First, in terms of technical assessment, investors are required to have an in-depth understanding of emerging industries and niche segments both domestically and internationally. Meanwhile, investors must possess the capabilities and perseverance of entrepreneurs, enabling them to integrate resources and build a strong, complementary core team. Furthermore, investors need robust post-investment management capabilities, exerting influence and exercising overall control over portfolio companies to help them resolve bottleneck issues. Finally, investors should play a significant role in the company’s subsequent financing rounds.

 

Having accompanied the healthcare industry for decades, Liu Daozhi has always been optimistic about the future of China’s medical sector, a vision that aligns with the founding ethos of Sunland Capital. The firm’s English name, SUNLAND, symbolizes a golden land bathed in sunlight, representing a creator of wealth.
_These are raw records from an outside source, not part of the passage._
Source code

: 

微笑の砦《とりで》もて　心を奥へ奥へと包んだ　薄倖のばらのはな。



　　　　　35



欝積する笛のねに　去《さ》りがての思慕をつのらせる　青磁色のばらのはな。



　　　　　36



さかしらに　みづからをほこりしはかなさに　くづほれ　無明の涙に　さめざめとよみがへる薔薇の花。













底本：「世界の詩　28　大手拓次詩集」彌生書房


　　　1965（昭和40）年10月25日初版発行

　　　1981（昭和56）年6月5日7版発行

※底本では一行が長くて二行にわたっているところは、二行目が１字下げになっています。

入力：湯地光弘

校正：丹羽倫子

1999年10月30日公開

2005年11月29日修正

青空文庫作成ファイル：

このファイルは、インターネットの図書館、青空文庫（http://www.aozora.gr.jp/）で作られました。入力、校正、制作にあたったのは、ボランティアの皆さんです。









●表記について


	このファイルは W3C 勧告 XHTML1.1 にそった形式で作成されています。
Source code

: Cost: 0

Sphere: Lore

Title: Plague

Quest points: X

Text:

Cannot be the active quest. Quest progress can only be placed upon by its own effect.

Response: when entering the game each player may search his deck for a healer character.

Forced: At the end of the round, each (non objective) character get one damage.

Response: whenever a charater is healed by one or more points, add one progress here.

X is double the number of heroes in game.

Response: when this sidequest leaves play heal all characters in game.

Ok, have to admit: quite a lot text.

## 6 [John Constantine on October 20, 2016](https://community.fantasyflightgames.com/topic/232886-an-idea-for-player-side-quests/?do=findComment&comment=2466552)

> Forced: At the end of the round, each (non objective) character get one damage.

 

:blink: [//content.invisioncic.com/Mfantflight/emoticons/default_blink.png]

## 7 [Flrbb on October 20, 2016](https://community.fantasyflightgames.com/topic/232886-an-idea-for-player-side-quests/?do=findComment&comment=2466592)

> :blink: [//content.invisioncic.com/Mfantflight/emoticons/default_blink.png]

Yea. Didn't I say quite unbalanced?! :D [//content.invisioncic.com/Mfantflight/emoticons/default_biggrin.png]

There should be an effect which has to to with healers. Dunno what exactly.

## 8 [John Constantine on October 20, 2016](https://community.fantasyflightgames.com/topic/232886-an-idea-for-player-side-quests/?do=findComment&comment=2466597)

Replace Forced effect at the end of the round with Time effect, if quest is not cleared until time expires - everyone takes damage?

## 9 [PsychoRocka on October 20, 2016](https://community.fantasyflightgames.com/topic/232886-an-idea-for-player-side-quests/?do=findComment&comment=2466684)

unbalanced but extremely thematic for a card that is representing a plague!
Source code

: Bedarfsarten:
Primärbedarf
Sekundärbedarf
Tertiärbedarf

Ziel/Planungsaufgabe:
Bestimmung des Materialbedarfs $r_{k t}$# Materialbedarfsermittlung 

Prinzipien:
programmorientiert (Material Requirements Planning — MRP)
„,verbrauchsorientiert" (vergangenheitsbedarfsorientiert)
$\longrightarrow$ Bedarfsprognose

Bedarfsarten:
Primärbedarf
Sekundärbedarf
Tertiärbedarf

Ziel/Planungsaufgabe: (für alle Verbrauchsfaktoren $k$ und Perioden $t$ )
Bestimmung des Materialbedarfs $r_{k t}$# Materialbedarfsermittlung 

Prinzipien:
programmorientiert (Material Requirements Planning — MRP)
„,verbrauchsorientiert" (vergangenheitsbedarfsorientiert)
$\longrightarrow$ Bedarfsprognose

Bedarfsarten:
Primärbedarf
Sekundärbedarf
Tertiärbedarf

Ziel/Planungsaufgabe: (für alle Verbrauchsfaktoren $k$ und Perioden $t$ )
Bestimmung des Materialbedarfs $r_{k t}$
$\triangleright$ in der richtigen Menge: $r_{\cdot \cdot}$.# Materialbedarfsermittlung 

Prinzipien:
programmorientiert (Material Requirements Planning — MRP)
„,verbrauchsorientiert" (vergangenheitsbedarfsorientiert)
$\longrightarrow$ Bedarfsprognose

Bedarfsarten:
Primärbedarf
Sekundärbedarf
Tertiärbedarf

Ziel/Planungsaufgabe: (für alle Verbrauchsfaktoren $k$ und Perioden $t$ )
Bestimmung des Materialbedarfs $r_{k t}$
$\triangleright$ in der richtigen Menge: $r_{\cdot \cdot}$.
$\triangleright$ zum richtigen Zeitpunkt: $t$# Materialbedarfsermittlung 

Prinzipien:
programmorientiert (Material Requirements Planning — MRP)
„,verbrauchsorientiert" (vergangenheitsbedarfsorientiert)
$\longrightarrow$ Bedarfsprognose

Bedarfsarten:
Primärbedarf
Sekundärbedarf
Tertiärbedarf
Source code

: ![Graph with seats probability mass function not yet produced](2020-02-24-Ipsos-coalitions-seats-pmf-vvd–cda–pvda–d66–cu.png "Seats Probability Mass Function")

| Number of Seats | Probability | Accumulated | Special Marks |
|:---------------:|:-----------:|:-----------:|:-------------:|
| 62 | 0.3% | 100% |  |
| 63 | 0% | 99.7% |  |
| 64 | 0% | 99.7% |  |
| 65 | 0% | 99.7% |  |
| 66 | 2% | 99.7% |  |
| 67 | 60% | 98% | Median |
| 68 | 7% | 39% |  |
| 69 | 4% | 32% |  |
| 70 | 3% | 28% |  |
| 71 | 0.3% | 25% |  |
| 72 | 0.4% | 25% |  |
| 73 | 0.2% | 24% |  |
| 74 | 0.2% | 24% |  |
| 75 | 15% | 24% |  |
Regarding the prospects and blueprint for the future healthcare industry, Liu Daozhi believes that Chinese companies have long been absent from the global top 20 healthcare enterprises. Mindray, the leading domestic medical device company, is still ten times smaller than Medtronic, the world’s largest medical device manufacturer. In the next decade, this gap will surely be closed, and more Chinese companies will appear among the global top 20.

 

“Meanwhile, I firmly believe that in the next decade, Sunland Capital will become an internationally leading professional healthcare investment fund.”